“What are you trying to solve?”: Sarah Walton Provides Blueprint for Law Firms Seeking to Embrace AI at LegalTechTalk 2026
Summary
At LegalTechTalk 2026, in the session "Carrots, Sticks and Culture Change," Sarah Walton, Managing Partner at Weightmans, argued that law firms often misdiagnose AI adoption as a technology problem when the real issues are culture, confidence, case management, and governance. She warned that banning AI without secure alternatives is dangerous because lawyers may turn to public tools such as ChatGPT and expose client data, while AI outputs can be fluent, persuasive, and plausible even when wrong. Walton said firms should begin by asking "what are you trying to solve?" and choose tools only for genuine business needs, with training, supervision, guardrails, and clear accountability. She acknowledged rational concerns about confidentiality, cost, quality, professional indemnity, court accountability, and regulatory scrutiny, but said these require enterprise governance rather than paralysis.

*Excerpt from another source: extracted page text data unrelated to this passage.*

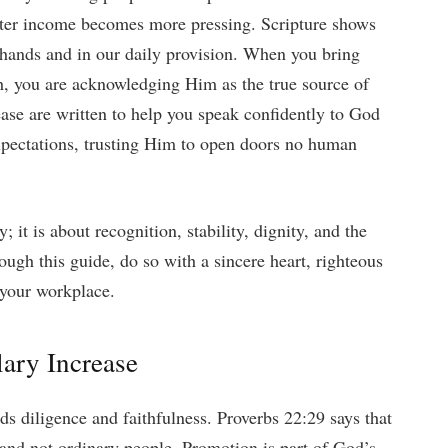
etter income becomes more pressing. Scripture shows
r hands and in our daily provision. When you bring
h, you are acknowledging Him as the true source of
ease are written to help you speak confidently to God
xpectations, trusting Him to open doors no human
 it is about recognition, stability, dignity, and the
rough this guide, do so with a sincere heart, righteous
 your workplace.
lary Increase
ds diligence and faithfulness. Proverbs 22:29 says that
s and not ordinary people. Promotion is part of God’s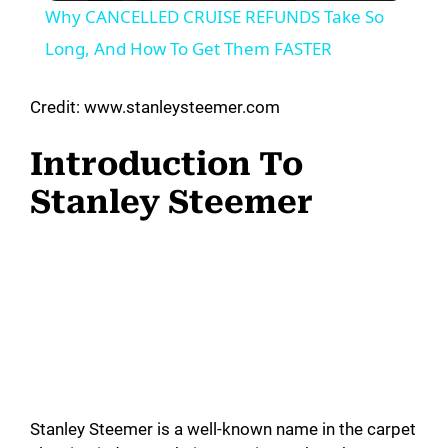
Why CANCELLED CRUISE REFUNDS Take So
a
Long, And How To Get Them FASTER
y
Credit: www.stanleysteemer.com
Introduction To
V
Stanley Steemer
i
d
e
o
Stanley Steemer is a well-known name in the carpet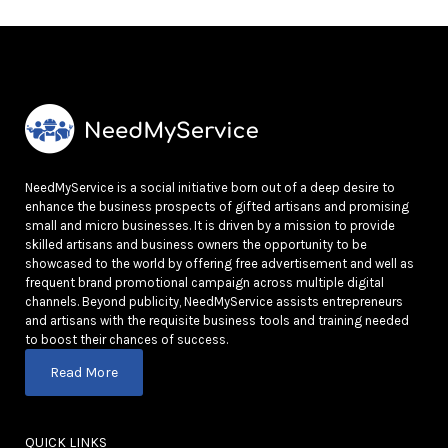
NeedMyService is a social initiative born out of a deep desire to
enhance the business prospects of gifted artisans and promising
small and micro businesses. It is driven by a mission to provide
skilled artisans and business owners the opportunity to be
showcased to the world by offering free advertisement and well as
frequent brand promotional campaign across multiple digital
channels. Beyond publicity, NeedMyService assists entrepreneurs
and artisans with the requisite business tools and training needed
to boost their chances of success.
Read More
QUICK LINKS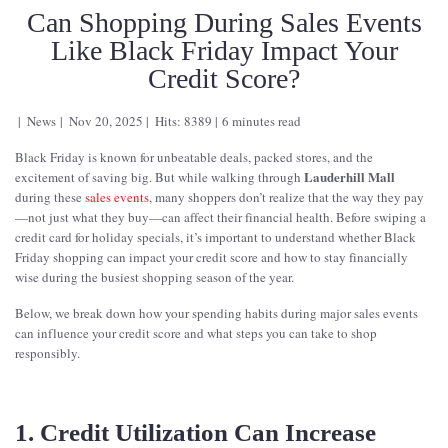
Can Shopping During Sales Events
Like Black Friday Impact Your
Credit Score?
News
Nov 20, 2025
Hits: 8389
6 minutes read
Black Friday is known for unbeatable deals, packed stores, and the
Lauderhill Mall
excitement of saving big. But while walking through
during these
sales events
, many shoppers don’t realize that the way they pay
—not just what they buy—can affect their financial health. Before swiping a
credit card for holiday specials, it’s important to understand whether Black
Friday shopping can impact your credit score and how to stay financially
wise during the busiest shopping season of the year.
Below, we break down how your spending habits during major sales events
can influence your credit score and what steps you can take to shop
responsibly.
1. Credit Utilization Can Increase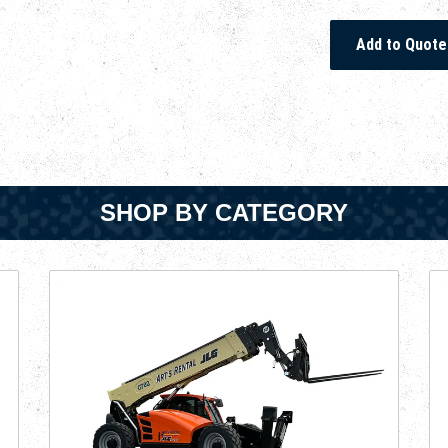
SHOP BY CATEGORY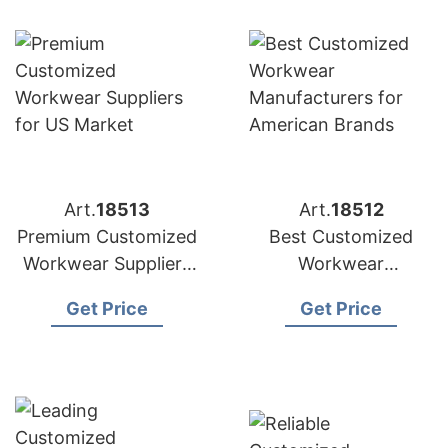
Art.
18513
Art.
18512
Premium Customized
Best Customized
Workwear Suppliers
Workwear
for US Market
Manufacturers for
Get Price
Get Price
American Brands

Her practical guidance was to experiment safely, understand strengths and limits, use AI especially for tasks such as contract summaries, due diligence, disclosures, and redisclosures, and avoid assuming it can handle complex matters such as international litigation. Walton also cautioned against punitive "sticks" and simplistic usage "carrots," urging leaders instead to normalize responsible AI use, demonstrate it themselves, build confidence, and create a culture where change is expected and human lawyers remain accountable.